Saturday, 9 February 2008

Spring in my Steps


There's nothing quite like the satisfied feeling of muscle worn exhaustion which comes at the end of a good days work in the garden on a crisp and sunny pre-spring day. This weekend the weather has been glorious - warm in the sunshine, chilly in the shade, icy early morning puddles, and a dusting of frost on the rooftops. There are buds heralding the coming of spring on every branch and twig, shoots peeping through the mud everywhere, the very first flushes of tender fresh lime green hawthorn leaves and even a sprinkling of confetti-like blossom daintily peppering the gardens and hedgerows. Soon those hedgerows will be thickly ablaze with the fat white and fluffy blackthorn blossoms which precede the more delicate but no less glorious beauty of the barely pink hawthorn flowers. Everywhere we look, the earth beneath our feet is infused with the stirrings of new life - if you stand still for long enough you will feel it's energy humming through you.
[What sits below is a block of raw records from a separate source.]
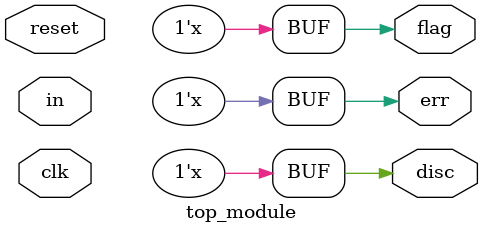
<source format=sv>
module top_module (
	input clk,
	input reset,
	input in,
	output disc,
	output flag,
	output err);

	parameter S0 = 0;
	parameter S1 = 1;
	parameter S2 = 2;
	parameter S3 = 3;
	parameter S4 = 4;

	reg [2:0] state, next_state;
	reg disc_reg, flag_reg, err_reg;

	always @(posedge clk or posedge reset) begin
		if (reset) begin
			state     <= S0;
			disc_reg  <= 0;
			flag_reg  <= 0;
			err_reg   <= 0;
		end else begin
			state     <= next_state;
			disc_reg  <= 0;
			flag_reg  <= 0;
			err_reg   <= 0;
		end
	end

	always @* begin
		disc      = disc_reg;
		flag      = flag_reg;
		err       = err_reg;

		case (state)
			S0: if (in) begin
					next_state = S1;
				end else begin
					next_state = S0;
				end
			S1: if (in) begin
					next_state = S2;
				end else begin
					next_state = S0;
				end
			S2: if (in) begin
					next_state = S3;
					flag_reg = 1;
				end else begin
					next_state = S0;
				end
			S3: if (in) begin
					next_state = S4;
					err_reg = 1;
				end else begin
					next_state = S0;
				end
			S4: if (in) begin
					next_state = S4;
					err_reg = 1;
				end else begin
					next_state = S0;
					disc_reg = 1;
				end
		endcase
	end
endmodule

</source>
This and the growing light fills each second with promise and potential and so after the dark days and cold nights of midwinter, it is easy to find inspiration by the shovel-full. This time of year was known to the ancients of Britain, our ancestors of blood and of the land, as Imbolc, a word in their language meaning "ewes milk". It acknowledges the quickening bellies of the ewes, the fact their lambs will soon be born and spring will be well and truly, irriversably here. If we can see nature reflected in our own lives, this is a time of new horizons, inspiration and growth, ideas formed at the winter solstice and taking shape now, yet vulnerable still - this abundance of growth could so easily fail should a harsh frost get in the way.



And so with this amazing weather, work in the allotment has at last commenced with gusto along with a declaration of war on the unnaturally swollen rodent population who have moved in (and bred) following floods last summer and again this winter - we are only a small bunny hop away from the Thames which keeps bursting it's banks just where we are. There were enough mice as it was last year to finish off my entire crop of beetroot - laughing at me as they sated their appetites right under my nose while I weeded the neighboring beds oblivious to their theiving ways .. I would find freshly gnawed roots there and then, glistening wounds bleeding purple juice into the soil! And so taking into account the increased density and variety of rodent habitation, I reckon, along with my fellow allotmenterios, that there will be nothing left for us if action is not taken swiftly! We started by moving the half rotton shed, patching it up with recylced odds and ends, and displacing a small mouse city in the process. We moved some planks (more houses destroyed), dug over some beds (still more) and disposed of a whole load of rubbish, including the equivalent of a hollywood mansion (an old trainer which had been converted into a very des res indeed). We could well have had the rodent population of Tokyo within our 10 rods of space, but hopefully many of them will have moved on to newer, greener pastures, or even back to the river bank for now. I hate to put poison down but our entire village is suffering from a rat epidemic and so I think I will have no choice in the end, unless we find a Pied Piper! We'll see how it goes. In the meantime, I am thinking of some nice ways to brighten up the shed with paint, and i want to build a firepit too.